*** Opening of Provided data ***

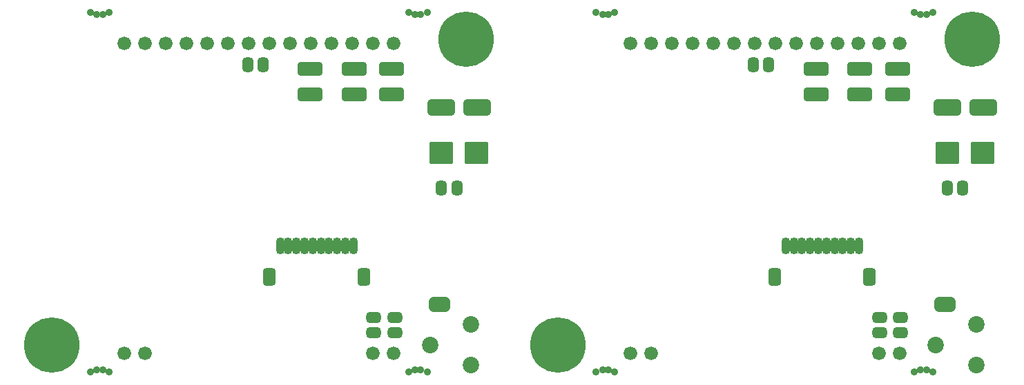
<source format=gts>
G04 #@! TF.GenerationSoftware,KiCad,Pcbnew,7.0.8*
G04 #@! TF.CreationDate,2023-12-11T19:30:21+01:00*
G04 #@! TF.ProjectId,dogs102,646f6773-3130-4322-9e6b-696361645f70,rev?*
G04 #@! TF.SameCoordinates,Original*
G04 #@! TF.FileFunction,Soldermask,Top*
G04 #@! TF.FilePolarity,Negative*
%FSLAX46Y46*%
G04 Gerber Fmt 4.6, Leading zero omitted, Abs format (unit mm)*
G04 Created by KiCad (PCBNEW 7.0.8) date 2023-12-11 19:30:21*
%MOMM*%
%LPD*%
G01*
G04 APERTURE LIST*
G04 Aperture macros list*
%AMRoundRect*
0 Rectangle with rounded corners*
0 $1 Rounding radius*
0 $2 $3 $4 $5 $6 $7 $8 $9 X,Y pos of 4 corners*
0 Add a 4 corners polygon primitive as box body*
4,1,4,$2,$3,$4,$5,$6,$7,$8,$9,$2,$3,0*
0 Add four circle primitives for the rounded corners*
1,1,$1+$1,$2,$3*
1,1,$1+$1,$4,$5*
1,1,$1+$1,$6,$7*
1,1,$1+$1,$8,$9*
0 Add four rect primitives between the rounded corners*
20,1,$1+$1,$2,$3,$4,$5,0*
20,1,$1+$1,$4,$5,$6,$7,0*
20,1,$1+$1,$6,$7,$8,$9,0*
20,1,$1+$1,$8,$9,$2,$3,0*%
%AMFreePoly0*
4,1,40,0.586777,0.930194,0.656366,0.874698,0.694986,0.794504,0.700000,0.750000,0.700000,-0.750000,0.680194,-0.836777,0.624698,-0.906366,0.544504,-0.944986,0.500000,-0.950000,0.000000,-0.950000,-0.022297,-0.944911,-0.071157,-0.944911,-0.127504,-0.936810,-0.264055,-0.896715,-0.315837,-0.873066,-0.435559,-0.796125,-0.478580,-0.758847,-0.571777,-0.651292,-0.602554,-0.603402,-0.661673,-0.473948,
-0.677710,-0.419330,-0.697964,-0.278464,-0.700000,-0.250000,-0.700000,0.250000,-0.697964,0.278464,-0.677710,0.419330,-0.661673,0.473948,-0.602554,0.603402,-0.571777,0.651292,-0.478580,0.758847,-0.435559,0.796125,-0.315837,0.873066,-0.264055,0.896715,-0.127504,0.936810,-0.071157,0.944911,-0.044660,0.944911,-0.044504,0.944986,0.000000,0.950000,0.500000,0.950000,0.586777,0.930194,
0.586777,0.930194,$1*%
%AMFreePoly1*
4,1,40,0.022297,0.944911,0.071157,0.944911,0.127504,0.936810,0.264055,0.896715,0.315837,0.873066,0.435559,0.796125,0.478580,0.758847,0.571777,0.651292,0.602554,0.603402,0.661673,0.473948,0.677710,0.419330,0.697964,0.278464,0.700000,0.250000,0.700000,-0.250000,0.697964,-0.278464,0.677710,-0.419330,0.661673,-0.473948,0.602554,-0.603402,0.571777,-0.651292,0.478580,-0.758847,
0.435559,-0.796125,0.315837,-0.873066,0.264055,-0.896715,0.127504,-0.936810,0.071157,-0.944911,0.044660,-0.944911,0.044504,-0.944986,0.000000,-0.950000,-0.500000,-0.950000,-0.586777,-0.930194,-0.656366,-0.874698,-0.694986,-0.794504,-0.700000,-0.750000,-0.700000,0.750000,-0.680194,0.836777,-0.624698,0.906366,-0.544504,0.944986,-0.500000,0.950000,0.000000,0.950000,0.022297,0.944911,
0.022297,0.944911,$1*%
G04 Aperture macros list end*
%ADD10RoundRect,0.450000X1.100000X-0.412500X1.100000X0.412500X-1.100000X0.412500X-1.100000X-0.412500X0*%
%ADD11C,1.200000*%
%ADD12C,6.800000*%
%ADD13RoundRect,0.443750X0.243750X0.456250X-0.243750X0.456250X-0.243750X-0.456250X0.243750X-0.456250X0*%
%ADD14RoundRect,0.450000X-1.250000X-0.550000X1.250000X-0.550000X1.250000X0.550000X-1.250000X0.550000X0*%
%ADD15RoundRect,0.443750X-0.243750X-0.456250X0.243750X-0.456250X0.243750X0.456250X-0.243750X0.456250X0*%
%ADD16RoundRect,0.200000X-1.250000X-1.150000X1.250000X-1.150000X1.250000X1.150000X-1.250000X1.150000X0*%
%ADD17RoundRect,0.443750X0.456250X-0.243750X0.456250X0.243750X-0.456250X0.243750X-0.456250X-0.243750X0*%
%ADD18C,1.680000*%
%ADD19FreePoly0,180.000000*%
%ADD20FreePoly1,180.000000*%
%ADD21C,2.020000*%
%ADD22C,0.900000*%
%ADD23RoundRect,0.350000X-0.150000X-0.625000X0.150000X-0.625000X0.150000X0.625000X-0.150000X0.625000X0*%
%ADD24RoundRect,0.450000X-0.350000X-0.650000X0.350000X-0.650000X0.350000X0.650000X-0.350000X0.650000X0*%
G04 APERTURE END LIST*
D10*
X158710000Y-92600000D03*
X158710000Y-89475000D03*
X163310000Y-92562500D03*
X163310000Y-89437500D03*
X153310000Y-92600000D03*
X153310000Y-89475000D03*
D11*
X119266000Y-123444000D03*
X119968944Y-121746944D03*
X119968944Y-125141056D03*
X121666000Y-121044000D03*
D12*
X121666000Y-123444000D03*
D11*
X121666000Y-125844000D03*
X123363056Y-121746944D03*
X123363056Y-125141056D03*
X124066000Y-123444000D03*
X170066000Y-85852000D03*
X170768944Y-84154944D03*
X170768944Y-87549056D03*
X172466000Y-83452000D03*
D12*
X172466000Y-85852000D03*
D11*
X172466000Y-88252000D03*
X174163056Y-84154944D03*
X174163056Y-87549056D03*
X174866000Y-85852000D03*
D13*
X147547500Y-89000000D03*
X145672500Y-89000000D03*
D14*
X169418000Y-94234000D03*
X173818000Y-94234000D03*
D15*
X169418000Y-104140000D03*
X171293000Y-104140000D03*
D16*
X169418000Y-99822000D03*
X173718000Y-99822000D03*
D17*
X161110000Y-121875000D03*
X161110000Y-120000000D03*
X163710000Y-121875000D03*
X163710000Y-120000000D03*
D18*
X130556000Y-124460000D03*
X133096000Y-124460000D03*
X161036000Y-124460000D03*
X163576000Y-124460000D03*
X163576000Y-86360000D03*
X161036000Y-86360000D03*
X158496000Y-86360000D03*
X155956000Y-86360000D03*
X153416000Y-86360000D03*
X150876000Y-86360000D03*
X148336000Y-86360000D03*
X145796000Y-86360000D03*
X143256000Y-86360000D03*
X140716000Y-86360000D03*
X138176000Y-86360000D03*
X135636000Y-86360000D03*
X133096000Y-86360000D03*
X130556000Y-86360000D03*
D19*
X169810000Y-118400000D03*
D20*
X168510000Y-118400000D03*
D21*
X173010000Y-120900000D03*
X168010000Y-123400000D03*
X173010000Y-125900000D03*
D22*
X188360000Y-82550000D03*
X189160000Y-82800000D03*
X189860000Y-82800000D03*
X190660000Y-82550000D03*
D23*
X211610000Y-111200000D03*
X212610000Y-111200000D03*
X213610000Y-111200000D03*
X214610000Y-111200000D03*
X215610000Y-111200000D03*
X216610000Y-111200000D03*
X217610000Y-111200000D03*
X218610000Y-111200000D03*
X219610000Y-111200000D03*
X220610000Y-111200000D03*
D24*
X210310000Y-115075000D03*
X221910000Y-115075000D03*
D22*
X167660000Y-126750000D03*
X166860000Y-126500000D03*
X166160000Y-126500000D03*
X165360000Y-126750000D03*
X128660000Y-126750000D03*
X127860000Y-126500000D03*
X127160000Y-126500000D03*
X126360000Y-126750000D03*
D17*
X223110000Y-121875000D03*
X223110000Y-120000000D03*
D18*
X192556000Y-124460000D03*
X195096000Y-124460000D03*
X223036000Y-124460000D03*
X225576000Y-124460000D03*
X225576000Y-86360000D03*
X223036000Y-86360000D03*
X220496000Y-86360000D03*
X217956000Y-86360000D03*
X215416000Y-86360000D03*
X212876000Y-86360000D03*
X210336000Y-86360000D03*
X207796000Y-86360000D03*
X205256000Y-86360000D03*
X202716000Y-86360000D03*
X200176000Y-86360000D03*
X197636000Y-86360000D03*
X195096000Y-86360000D03*
X192556000Y-86360000D03*
D16*
X231418000Y-99822000D03*
X235718000Y-99822000D03*
D22*
X126360000Y-82550000D03*
X127160000Y-82800000D03*
X127860000Y-82800000D03*
X128660000Y-82550000D03*
D10*
X225310000Y-92562500D03*
X225310000Y-89437500D03*
D13*
X209547500Y-89000000D03*
X207672500Y-89000000D03*
D22*
X190660000Y-126750000D03*
X189860000Y-126500000D03*
X189160000Y-126500000D03*
X188360000Y-126750000D03*
D15*
X231418000Y-104140000D03*
X233293000Y-104140000D03*
D14*
X231418000Y-94234000D03*
X235818000Y-94234000D03*
D23*
X149610000Y-111200000D03*
X150610000Y-111200000D03*
X151610000Y-111200000D03*
X152610000Y-111200000D03*
X153610000Y-111200000D03*
X154610000Y-111200000D03*
X155610000Y-111200000D03*
X156610000Y-111200000D03*
X157610000Y-111200000D03*
X158610000Y-111200000D03*
D24*
X148310000Y-115075000D03*
X159910000Y-115075000D03*
D10*
X215310000Y-92600000D03*
X215310000Y-89475000D03*
D22*
X165360000Y-82550000D03*
X166160000Y-82800000D03*
X166860000Y-82800000D03*
X167660000Y-82550000D03*
D10*
X220710000Y-92600000D03*
X220710000Y-89475000D03*
D11*
X232066000Y-85852000D03*
X232768944Y-84154944D03*
X232768944Y-87549056D03*
X234466000Y-83452000D03*
D12*
X234466000Y-85852000D03*
D11*
X234466000Y-88252000D03*
X236163056Y-84154944D03*
X236163056Y-87549056D03*
X236866000Y-85852000D03*
D21*
X235010000Y-120900000D03*
X230010000Y-123400000D03*
X235010000Y-125900000D03*
D17*
X225710000Y-121875000D03*
X225710000Y-120000000D03*
D19*
X231810000Y-118400000D03*
D20*
X230510000Y-118400000D03*
D11*
X181266000Y-123444000D03*
X181968944Y-121746944D03*
X181968944Y-125141056D03*
X183666000Y-121044000D03*
D12*
X183666000Y-123444000D03*
D11*
X183666000Y-125844000D03*
X185363056Y-121746944D03*
X185363056Y-125141056D03*
X186066000Y-123444000D03*
D22*
X229660000Y-126750000D03*
X228860000Y-126500000D03*
X228160000Y-126500000D03*
X227360000Y-126750000D03*
X227360000Y-82550000D03*
X228160000Y-82800000D03*
X228860000Y-82800000D03*
X229660000Y-82550000D03*
M02*

</source>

*** Close of Provided data ***

What is required =>
Return a word-for-word copy of the lines above from the one holding "X235818000Y-94234000D03*" through the one holding "X215310000Y-92600000D03*", with both of them included and nothing besides.

Task response =>
X235818000Y-94234000D03*
D23*
X149610000Y-111200000D03*
X150610000Y-111200000D03*
X151610000Y-111200000D03*
X152610000Y-111200000D03*
X153610000Y-111200000D03*
X154610000Y-111200000D03*
X155610000Y-111200000D03*
X156610000Y-111200000D03*
X157610000Y-111200000D03*
X158610000Y-111200000D03*
D24*
X148310000Y-115075000D03*
X159910000Y-115075000D03*
D10*
X215310000Y-92600000D03*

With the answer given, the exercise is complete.